* _CHALLENGE_
Rename "Source Extractor" to "SExtractor" wherever it appears in the records below, and leave every other part of the records unchanged.

Extracted records
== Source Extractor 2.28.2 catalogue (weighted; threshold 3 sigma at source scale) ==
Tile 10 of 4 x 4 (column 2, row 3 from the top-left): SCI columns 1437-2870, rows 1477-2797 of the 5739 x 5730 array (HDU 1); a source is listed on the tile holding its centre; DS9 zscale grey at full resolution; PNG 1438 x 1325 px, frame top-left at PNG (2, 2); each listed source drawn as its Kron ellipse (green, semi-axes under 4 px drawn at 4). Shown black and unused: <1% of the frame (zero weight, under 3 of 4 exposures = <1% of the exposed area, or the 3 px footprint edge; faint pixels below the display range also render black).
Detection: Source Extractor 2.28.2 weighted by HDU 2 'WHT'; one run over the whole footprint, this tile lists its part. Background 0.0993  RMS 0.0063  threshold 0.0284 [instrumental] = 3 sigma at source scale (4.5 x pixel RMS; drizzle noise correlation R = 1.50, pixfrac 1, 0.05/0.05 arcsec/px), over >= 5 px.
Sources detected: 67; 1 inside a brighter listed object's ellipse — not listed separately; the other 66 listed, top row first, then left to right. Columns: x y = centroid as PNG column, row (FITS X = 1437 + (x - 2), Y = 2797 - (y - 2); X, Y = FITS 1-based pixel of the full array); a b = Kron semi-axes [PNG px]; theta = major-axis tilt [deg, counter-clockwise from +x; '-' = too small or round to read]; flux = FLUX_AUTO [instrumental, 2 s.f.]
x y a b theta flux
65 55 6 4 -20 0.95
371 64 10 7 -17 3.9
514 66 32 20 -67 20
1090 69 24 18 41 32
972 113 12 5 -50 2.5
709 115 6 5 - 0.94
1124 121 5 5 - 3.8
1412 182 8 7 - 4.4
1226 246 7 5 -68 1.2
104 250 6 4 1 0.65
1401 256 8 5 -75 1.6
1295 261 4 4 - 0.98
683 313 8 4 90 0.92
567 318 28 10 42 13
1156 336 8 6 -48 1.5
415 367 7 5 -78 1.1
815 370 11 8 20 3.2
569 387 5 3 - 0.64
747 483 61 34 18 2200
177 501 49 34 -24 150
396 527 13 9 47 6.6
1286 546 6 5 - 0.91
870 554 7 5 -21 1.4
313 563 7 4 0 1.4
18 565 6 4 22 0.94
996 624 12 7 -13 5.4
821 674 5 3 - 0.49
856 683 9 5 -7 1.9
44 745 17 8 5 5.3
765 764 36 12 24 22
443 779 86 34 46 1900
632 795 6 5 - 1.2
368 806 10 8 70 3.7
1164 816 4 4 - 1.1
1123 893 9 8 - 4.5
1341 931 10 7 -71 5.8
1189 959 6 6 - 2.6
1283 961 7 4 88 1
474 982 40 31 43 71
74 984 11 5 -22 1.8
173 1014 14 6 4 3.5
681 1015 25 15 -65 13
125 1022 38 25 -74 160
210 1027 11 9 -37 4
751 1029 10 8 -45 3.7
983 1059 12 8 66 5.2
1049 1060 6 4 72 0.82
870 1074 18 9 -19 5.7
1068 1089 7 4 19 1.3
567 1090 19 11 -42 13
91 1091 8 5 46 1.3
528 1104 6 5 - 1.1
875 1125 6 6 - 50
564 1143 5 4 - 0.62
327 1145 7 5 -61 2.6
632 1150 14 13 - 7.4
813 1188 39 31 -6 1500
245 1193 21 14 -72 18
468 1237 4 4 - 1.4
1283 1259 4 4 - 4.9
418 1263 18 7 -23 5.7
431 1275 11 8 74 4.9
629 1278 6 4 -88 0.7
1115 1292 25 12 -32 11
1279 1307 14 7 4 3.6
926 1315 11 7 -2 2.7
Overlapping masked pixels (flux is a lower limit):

* _RESULT OF THIS TASK_
== SExtractor 2.28.2 catalogue (weighted; threshold 3 sigma at source scale) ==
Tile 10 of 4 x 4 (column 2, row 3 from the top-left): SCI columns 1437-2870, rows 1477-2797 of the 5739 x 5730 array (HDU 1); a source is listed on the tile holding its centre; DS9 zscale grey at full resolution; PNG 1438 x 1325 px, frame top-left at PNG (2, 2); each listed source drawn as its Kron ellipse (green, semi-axes under 4 px drawn at 4). Shown black and unused: <1% of the frame (zero weight, under 3 of 4 exposures = <1% of the exposed area, or the 3 px footprint edge; faint pixels below the display range also render black).
Detection: SExtractor 2.28.2 weighted by HDU 2 'WHT'; one run over the whole footprint, this tile lists its part. Background 0.0993  RMS 0.0063  threshold 0.0284 [instrumental] = 3 sigma at source scale (4.5 x pixel RMS; drizzle noise correlation R = 1.50, pixfrac 1, 0.05/0.05 arcsec/px), over >= 5 px.
Sources detected: 67; 1 inside a brighter listed object's ellipse — not listed separately; the other 66 listed, top row first, then left to right. Columns: x y = centroid as PNG column, row (FITS X = 1437 + (x - 2), Y = 2797 - (y - 2); X, Y = FITS 1-based pixel of the full array); a b = Kron semi-axes [PNG px]; theta = major-axis tilt [deg, counter-clockwise from +x; '-' = too small or round to read]; flux = FLUX_AUTO [instrumental, 2 s.f.]
x y a b theta flux
65 55 6 4 -20 0.95
371 64 10 7 -17 3.9
514 66 32 20 -67 20
1090 69 24 18 41 32
972 113 12 5 -50 2.5
709 115 6 5 - 0.94
1124 121 5 5 - 3.8
1412 182 8 7 - 4.4
1226 246 7 5 -68 1.2
104 250 6 4 1 0.65
1401 256 8 5 -75 1.6
1295 261 4 4 - 0.98
683 313 8 4 90 0.92
567 318 28 10 42 13
1156 336 8 6 -48 1.5
415 367 7 5 -78 1.1
815 370 11 8 20 3.2
569 387 5 3 - 0.64
747 483 61 34 18 2200
177 501 49 34 -24 150
396 527 13 9 47 6.6
1286 546 6 5 - 0.91
870 554 7 5 -21 1.4
313 563 7 4 0 1.4
18 565 6 4 22 0.94
996 624 12 7 -13 5.4
821 674 5 3 - 0.49
856 683 9 5 -7 1.9
44 745 17 8 5 5.3
765 764 36 12 24 22
443 779 86 34 46 1900
632 795 6 5 - 1.2
368 806 10 8 70 3.7
1164 816 4 4 - 1.1
1123 893 9 8 - 4.5
1341 931 10 7 -71 5.8
1189 959 6 6 - 2.6
1283 961 7 4 88 1
474 982 40 31 43 71
74 984 11 5 -22 1.8
173 1014 14 6 4 3.5
681 1015 25 15 -65 13
125 1022 38 25 -74 160
210 1027 11 9 -37 4
751 1029 10 8 -45 3.7
983 1059 12 8 66 5.2
1049 1060 6 4 72 0.82
870 1074 18 9 -19 5.7
1068 1089 7 4 19 1.3
567 1090 19 11 -42 13
91 1091 8 5 46 1.3
528 1104 6 5 - 1.1
875 1125 6 6 - 50
564 1143 5 4 - 0.62
327 1145 7 5 -61 2.6
632 1150 14 13 - 7.4
813 1188 39 31 -6 1500
245 1193 21 14 -72 18
468 1237 4 4 - 1.4
1283 1259 4 4 - 4.9
418 1263 18 7 -23 5.7
431 1275 11 8 74 4.9
629 1278 6 4 -88 0.7
1115 1292 25 12 -32 11
1279 1307 14 7 4 3.6
926 1315 11 7 -2 2.7
Overlapping masked pixels (flux is a lower limit):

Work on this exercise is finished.